• **Activity list**:
[a] Express the listing that comes after the thrift-store essay as a Markdown table with one row per nonblank line, using the columns Row and Listing line.
[b] Write the next part of the thrift-store essay, picking up right after its final sentence.

• **Extract**:
::::

Junker’s Blues

When you're a junker, it's hard to avoid magical thinking. Success is so dependent on serendipity you start to believe it's not just random. It was, for instance, easy to feel things were "meant to be" when I found, via that magical portal of Facebook, that my friend Rabuck was heading to the Biltmore Square Mall just as I was heading there myself.  We decided to carpool.

Rabuck is, among other things, a junker of no small ability, a yard sale scourge with a bounteous basement. He was on his way to buy advance tickets for a movie that evening. I was going to Hospice Treasures. These are, as far as I know, the only two reasons to ever go to the Biltmore Square Mall.

Illustration by Nathanael Roney

The sunny ride on the uncommonly temperate July afternoon generated its own buzz. I got in this game to goof off at thrift stores with my buddies when other people were being productive. Now my productivity is based around what I get at thrift stores. Clearly I was meant to renew the social aspect of what is, professionally, a solitary pursuit.

Rabuck dropped me off and went to get his tickets. I walked into Hospice Treasures and made a beeline for two plastic tubs full of vinyl LPs. They looked fuller than the last time I'd been in, and were moved up front. Ah-ha – I knew I was supposed to come here today.

As I started to dig, my phone rang. Normally, I don't stop the hunt for phone calls, but I was expecting a visit from the plumber that afternoon. Was, potentially, blowing it off (or at least cutting it close) by hitting a thrift. So I answered it.

It was the plumber, hoping I could I outline a bit more of my situation. I told him my water troubles, digging through the LPs, which weren't as good as I'd hoped. And he began to explain my options.

He explained. And explained. We had a bad connection, so I stopped digging to listen, figuring it'd be over soon. But it wasn't over soon. He talked so long that Rabuck had time to buy his tickets and come back to the thrift store.

And the next thing I know, Rabuck is digging through a box of 45s I'd overlooked on my way the LPs!

::::

• **Dataset excerpts**:
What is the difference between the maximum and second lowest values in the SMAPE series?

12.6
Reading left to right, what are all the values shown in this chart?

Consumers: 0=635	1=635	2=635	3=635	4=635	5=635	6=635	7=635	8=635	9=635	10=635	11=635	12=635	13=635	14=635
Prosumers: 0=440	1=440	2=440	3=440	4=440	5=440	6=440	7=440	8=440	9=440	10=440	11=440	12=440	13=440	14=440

::::

• **Responses to the tasks**:
[a]
| Row | Listing line |
|---|---|
| 1 | What is the difference between the maximum and second lowest values in the SMAPE series? |
| 2 | 12.6 |
| 3 | Reading left to right, what are all the values shown in this chart? |
| 4 | Consumers: 0=635	1=635	2=635	3=635	4=635	5=635	6=635	7=635	8=635	9=635	10=635	11=635	12=635	13=635	14=635 |
| 5 | Prosumers: 0=440	1=440	2=440	3=440	4=440	5=440	6=440	7=440	8=440	9=440	10=440	11=440	12=440	13=440	14=440 |

[b]
Now, albums may be my bread and butter, but 45s are my meat. I also DJ, and for my style, the 45 record is the most perfect song delivery method ever devised. To miss a box of 45s because I was talking to my plumber is a totally bush league. I begged off the plumber, telling him I was about to get in a car wreck.

The 45s were all from the late '50s and early '60s, made by also-ran companies with artists few people have heard of, exactly the kind of thing I like to see in a box of 45s. And since it all looked good, Rabuck, who, as I've said, is no piker, was picking most of it out.

"Did you look through these?" he said, clearly confused that there was so much good stuff left in the box.

I explained about the plumber.

"Oh man, that's too bad. I only started to look through these because I'd figured you'd gone through them already."

I looked through his stack. There was record by a cat named Larry Kingston called "I'm a Flop." I knew how Larry felt.

"That's the problem with two people coming to the same place," Rabuck said. "I know. I've been there."

It's true. Everything's fine as long as there's no goods, but come time to dig it's hard not to feel like the best stuff is in the other guy's box. You're glad your pal has scored, but if you haven't … it's tough.

I tried the best I could, describing the labels I knew something about, cheering a good pull. And I hope I sounded genuine, because I was. Mostly.

When he was about 2/3 of the way through the box, Rabuck stepped back, and said, "Go ahead, I feel bad you haven't been through these, you need to get first shot at some of them."

Now, I had been the one who suggested we come to Hospice Treasures. But, ethically speaking, the box was all Rabuck's. I had missed it – no excuses. That is clearly the law of the junker land.

Be there any man more blessed than he who offers to share his box under such conditions?

Me, I didn't argue. I dived in. And a few of the sweetest cherries were in the back. We ended up buying the whole thing for $15 and splitting the box. All in all, a fun and fortunate venture.

But clearly, what was meant to happen was for me to ponder, and then present to you, the question – "If you were in Rabuck's place, would you have given your friend first shot at the back of the box, would you have gone all the way to the back before you stepped aside, or would you have bought the whole batch for $15 and kept it for yourself?"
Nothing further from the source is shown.